El presidente electo colombiano, Gustavo Petro, en una imagen de archivo.

Former guerrilla Gustavo Petro wins the presidential elections in Colombia

Former Colombian guerrilla Gustavo Petro, who was also the mayor of Bogotá, became the first left-wing president of Colombia.

Petro received more than 50% of the votes this Sunday in the second electoral round, with more than 99% of the votes counted. His opponent, Rodolfo Hernández, a construction magnate who had energized the country with a deeply populist, scorched-earth anti-corruption platform, got just 47%.

Petro, a former rebel and long-time senator who vowed to transform the country’s economic system, won the election to set Latin America’s third-largest nation on a radical new path and cement a leftward shift on the continent.

“Today is a holiday for the people. Let him celebrate the first popular victory. May so many sufferings be cushioned in the joy that today floods the heart of the Homeland. This victory for God and for the People and their history. Today is the day of the streets and squares,” Petro wrote on his twitter account.

Shortly after the vote, Hernández conceded defeat.

“Colombians, today the majority of citizens have opted for the other candidate,” he told his supporters in Bucaramanga. “As I said during the campaign, I accept the results of this election,” he added.

A little more than 58% of the 39 million voters turned out to vote, according to official figures.

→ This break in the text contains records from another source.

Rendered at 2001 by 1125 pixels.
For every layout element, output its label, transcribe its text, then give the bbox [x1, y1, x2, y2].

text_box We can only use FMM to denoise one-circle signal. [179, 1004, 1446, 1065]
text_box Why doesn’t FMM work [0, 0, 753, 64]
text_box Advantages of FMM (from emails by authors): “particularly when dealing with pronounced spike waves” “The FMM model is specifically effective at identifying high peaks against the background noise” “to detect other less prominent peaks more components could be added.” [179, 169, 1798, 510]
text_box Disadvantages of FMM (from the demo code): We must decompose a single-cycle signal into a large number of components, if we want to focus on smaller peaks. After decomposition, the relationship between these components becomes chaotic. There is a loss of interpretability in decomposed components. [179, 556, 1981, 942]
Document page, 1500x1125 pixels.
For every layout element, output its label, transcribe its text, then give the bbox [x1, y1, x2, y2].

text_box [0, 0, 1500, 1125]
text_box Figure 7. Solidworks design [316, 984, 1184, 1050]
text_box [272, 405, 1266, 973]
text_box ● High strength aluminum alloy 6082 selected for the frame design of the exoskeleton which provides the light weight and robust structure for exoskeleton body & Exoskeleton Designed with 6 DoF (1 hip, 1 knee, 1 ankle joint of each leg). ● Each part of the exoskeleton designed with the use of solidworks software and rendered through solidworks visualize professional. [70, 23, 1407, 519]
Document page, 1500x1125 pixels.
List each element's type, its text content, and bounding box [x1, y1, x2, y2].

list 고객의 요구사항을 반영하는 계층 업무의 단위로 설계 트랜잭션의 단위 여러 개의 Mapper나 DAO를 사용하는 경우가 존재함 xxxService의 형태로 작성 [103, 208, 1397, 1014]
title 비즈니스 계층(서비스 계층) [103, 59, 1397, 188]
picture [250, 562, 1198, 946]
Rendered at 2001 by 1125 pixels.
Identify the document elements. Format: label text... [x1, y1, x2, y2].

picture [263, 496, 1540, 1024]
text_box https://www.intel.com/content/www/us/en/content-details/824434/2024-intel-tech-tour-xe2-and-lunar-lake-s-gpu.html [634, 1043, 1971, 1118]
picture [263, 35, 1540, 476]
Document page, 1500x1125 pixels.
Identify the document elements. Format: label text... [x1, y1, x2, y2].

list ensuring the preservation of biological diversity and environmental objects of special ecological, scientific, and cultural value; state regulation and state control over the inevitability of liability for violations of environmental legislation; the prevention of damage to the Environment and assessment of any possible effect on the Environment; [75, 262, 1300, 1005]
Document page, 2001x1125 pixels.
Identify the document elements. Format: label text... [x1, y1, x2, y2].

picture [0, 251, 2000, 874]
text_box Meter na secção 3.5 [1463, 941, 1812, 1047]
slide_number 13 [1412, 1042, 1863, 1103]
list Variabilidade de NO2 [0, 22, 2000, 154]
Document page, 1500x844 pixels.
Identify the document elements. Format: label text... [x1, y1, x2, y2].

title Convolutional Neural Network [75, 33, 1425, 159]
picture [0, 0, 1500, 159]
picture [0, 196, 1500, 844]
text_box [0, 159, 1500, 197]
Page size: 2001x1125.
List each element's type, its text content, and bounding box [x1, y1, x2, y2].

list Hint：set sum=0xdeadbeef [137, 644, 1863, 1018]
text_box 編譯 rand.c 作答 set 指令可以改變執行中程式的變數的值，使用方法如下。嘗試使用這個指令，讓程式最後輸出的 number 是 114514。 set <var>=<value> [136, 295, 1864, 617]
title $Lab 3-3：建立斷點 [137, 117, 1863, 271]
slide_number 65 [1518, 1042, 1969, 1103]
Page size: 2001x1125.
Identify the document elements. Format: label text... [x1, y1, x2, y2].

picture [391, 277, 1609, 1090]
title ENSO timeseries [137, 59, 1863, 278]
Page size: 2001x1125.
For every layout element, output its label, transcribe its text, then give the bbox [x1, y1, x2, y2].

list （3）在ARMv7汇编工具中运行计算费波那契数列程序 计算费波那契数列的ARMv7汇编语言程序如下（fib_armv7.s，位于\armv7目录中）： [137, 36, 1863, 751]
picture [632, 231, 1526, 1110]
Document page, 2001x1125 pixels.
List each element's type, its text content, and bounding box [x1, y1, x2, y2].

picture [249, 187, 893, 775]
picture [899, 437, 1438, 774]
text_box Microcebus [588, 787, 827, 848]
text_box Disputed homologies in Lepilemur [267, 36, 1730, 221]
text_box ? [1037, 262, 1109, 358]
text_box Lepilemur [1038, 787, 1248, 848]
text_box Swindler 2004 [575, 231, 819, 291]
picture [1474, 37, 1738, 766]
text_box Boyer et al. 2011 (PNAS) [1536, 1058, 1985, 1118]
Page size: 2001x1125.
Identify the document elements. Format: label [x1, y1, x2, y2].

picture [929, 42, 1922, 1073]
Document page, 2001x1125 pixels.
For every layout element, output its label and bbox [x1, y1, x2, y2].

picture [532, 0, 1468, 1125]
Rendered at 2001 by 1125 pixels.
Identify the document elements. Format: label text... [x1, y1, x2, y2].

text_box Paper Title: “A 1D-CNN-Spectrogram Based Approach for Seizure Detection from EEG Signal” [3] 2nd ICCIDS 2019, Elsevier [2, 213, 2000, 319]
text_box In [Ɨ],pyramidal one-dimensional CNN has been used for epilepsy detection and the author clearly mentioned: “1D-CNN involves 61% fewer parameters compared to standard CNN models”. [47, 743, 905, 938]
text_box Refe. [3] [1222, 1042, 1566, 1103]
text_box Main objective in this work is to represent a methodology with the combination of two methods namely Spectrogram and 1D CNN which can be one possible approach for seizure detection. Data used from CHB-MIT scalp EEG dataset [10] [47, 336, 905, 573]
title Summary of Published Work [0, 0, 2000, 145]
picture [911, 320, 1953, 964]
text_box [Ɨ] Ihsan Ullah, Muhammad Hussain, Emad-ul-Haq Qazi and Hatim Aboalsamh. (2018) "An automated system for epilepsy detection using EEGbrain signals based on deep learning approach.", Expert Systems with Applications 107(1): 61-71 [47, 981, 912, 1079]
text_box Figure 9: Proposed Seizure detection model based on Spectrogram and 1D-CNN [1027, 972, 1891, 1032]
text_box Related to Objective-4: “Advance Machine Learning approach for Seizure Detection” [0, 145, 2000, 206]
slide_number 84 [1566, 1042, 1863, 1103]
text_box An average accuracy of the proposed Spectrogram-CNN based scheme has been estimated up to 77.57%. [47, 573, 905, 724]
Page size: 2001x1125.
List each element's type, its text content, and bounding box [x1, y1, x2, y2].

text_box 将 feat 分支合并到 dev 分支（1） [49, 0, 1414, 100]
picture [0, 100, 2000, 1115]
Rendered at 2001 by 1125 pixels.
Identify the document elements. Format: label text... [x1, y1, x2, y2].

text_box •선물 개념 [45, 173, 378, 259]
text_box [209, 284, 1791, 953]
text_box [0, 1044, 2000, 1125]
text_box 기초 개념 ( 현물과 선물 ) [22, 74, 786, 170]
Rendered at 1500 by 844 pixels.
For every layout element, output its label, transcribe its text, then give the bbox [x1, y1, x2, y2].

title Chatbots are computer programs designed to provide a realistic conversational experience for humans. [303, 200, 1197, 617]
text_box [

Petro’s victory reflects widespread discontent in Colombia, a country of 50 million people, with increasing poverty and inequality and widespread dissatisfaction with the lack of opportunities, issues that led hundreds of thousands of people to demonstrate in the streets last year. past.

“The whole country is begging for a change,” Fernando Posada, a Colombian political scientist, told the local press, “and that is absolutely clear.”